What is required>
Reproduce exactly the lines of this material that begin at the line with "- William Casarin" and end at the line with "[Transifex](https://www.transifex.com/geranium/geranium/).", both included. Omit the pictures and everything else.

Supplied information>

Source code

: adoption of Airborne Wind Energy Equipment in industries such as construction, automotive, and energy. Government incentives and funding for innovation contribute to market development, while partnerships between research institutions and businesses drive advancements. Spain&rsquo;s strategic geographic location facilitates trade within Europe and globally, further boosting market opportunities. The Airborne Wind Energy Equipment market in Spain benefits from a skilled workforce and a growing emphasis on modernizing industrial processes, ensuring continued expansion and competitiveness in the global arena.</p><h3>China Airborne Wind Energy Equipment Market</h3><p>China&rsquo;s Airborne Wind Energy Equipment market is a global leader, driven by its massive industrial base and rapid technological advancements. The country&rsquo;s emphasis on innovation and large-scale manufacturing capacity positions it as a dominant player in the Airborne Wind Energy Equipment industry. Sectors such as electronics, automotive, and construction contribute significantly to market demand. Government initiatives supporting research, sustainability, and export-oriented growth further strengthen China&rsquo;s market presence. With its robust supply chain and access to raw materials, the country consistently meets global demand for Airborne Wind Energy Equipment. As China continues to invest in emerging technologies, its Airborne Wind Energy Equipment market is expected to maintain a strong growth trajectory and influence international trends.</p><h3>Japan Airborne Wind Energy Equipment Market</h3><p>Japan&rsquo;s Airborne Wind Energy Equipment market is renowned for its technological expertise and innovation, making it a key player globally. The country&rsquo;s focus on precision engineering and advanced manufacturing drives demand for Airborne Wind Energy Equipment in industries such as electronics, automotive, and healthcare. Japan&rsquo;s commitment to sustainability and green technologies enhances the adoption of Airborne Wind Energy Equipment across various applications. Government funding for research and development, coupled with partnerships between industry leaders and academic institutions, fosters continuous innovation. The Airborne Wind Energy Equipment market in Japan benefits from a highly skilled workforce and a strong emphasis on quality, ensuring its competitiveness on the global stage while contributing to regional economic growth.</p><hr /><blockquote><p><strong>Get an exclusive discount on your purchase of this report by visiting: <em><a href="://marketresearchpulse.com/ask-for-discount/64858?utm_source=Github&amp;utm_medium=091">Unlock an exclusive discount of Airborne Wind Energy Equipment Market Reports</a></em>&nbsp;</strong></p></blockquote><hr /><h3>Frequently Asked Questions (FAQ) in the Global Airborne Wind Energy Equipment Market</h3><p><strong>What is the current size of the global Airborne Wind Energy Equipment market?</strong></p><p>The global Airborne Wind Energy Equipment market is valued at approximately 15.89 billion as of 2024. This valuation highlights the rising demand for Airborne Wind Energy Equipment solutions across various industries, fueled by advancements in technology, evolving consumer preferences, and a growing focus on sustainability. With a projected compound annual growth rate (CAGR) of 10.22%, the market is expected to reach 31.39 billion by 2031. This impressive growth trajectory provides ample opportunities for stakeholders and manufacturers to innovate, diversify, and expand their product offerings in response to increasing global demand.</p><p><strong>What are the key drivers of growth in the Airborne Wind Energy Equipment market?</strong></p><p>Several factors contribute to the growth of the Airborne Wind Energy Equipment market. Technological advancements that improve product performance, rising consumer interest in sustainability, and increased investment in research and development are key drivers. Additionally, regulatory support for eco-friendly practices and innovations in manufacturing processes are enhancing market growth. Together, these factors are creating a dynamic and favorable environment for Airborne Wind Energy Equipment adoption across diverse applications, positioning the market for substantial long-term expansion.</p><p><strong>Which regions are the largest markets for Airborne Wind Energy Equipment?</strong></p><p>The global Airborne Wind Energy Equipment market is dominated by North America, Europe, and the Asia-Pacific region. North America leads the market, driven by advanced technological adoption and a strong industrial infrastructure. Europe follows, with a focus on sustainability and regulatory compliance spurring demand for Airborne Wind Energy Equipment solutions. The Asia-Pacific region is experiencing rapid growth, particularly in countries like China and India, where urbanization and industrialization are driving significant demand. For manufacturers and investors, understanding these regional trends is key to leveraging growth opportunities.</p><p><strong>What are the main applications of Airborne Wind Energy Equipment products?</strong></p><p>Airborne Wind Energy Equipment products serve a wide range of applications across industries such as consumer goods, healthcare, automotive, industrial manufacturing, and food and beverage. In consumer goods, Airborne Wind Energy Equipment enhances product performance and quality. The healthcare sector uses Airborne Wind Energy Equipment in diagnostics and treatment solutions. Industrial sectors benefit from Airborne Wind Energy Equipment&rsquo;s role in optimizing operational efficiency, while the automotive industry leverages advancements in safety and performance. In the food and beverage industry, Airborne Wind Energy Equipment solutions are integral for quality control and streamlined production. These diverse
--
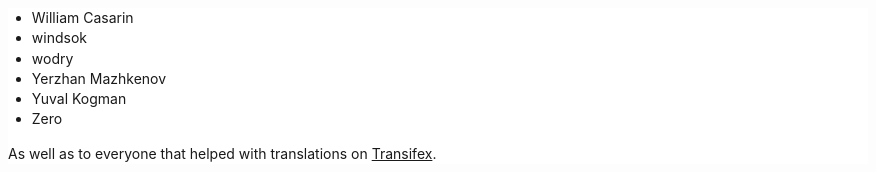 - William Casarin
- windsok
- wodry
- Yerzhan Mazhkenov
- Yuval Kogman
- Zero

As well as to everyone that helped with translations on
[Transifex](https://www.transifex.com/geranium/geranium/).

Solved problem>
 - William Casarin
- windsok
- wodry
- Yerzhan Mazhkenov
- Yuval Kogman
- Zero

As well as to everyone that helped with translations on
[Transifex](https://www.transifex.com/geranium/geranium/).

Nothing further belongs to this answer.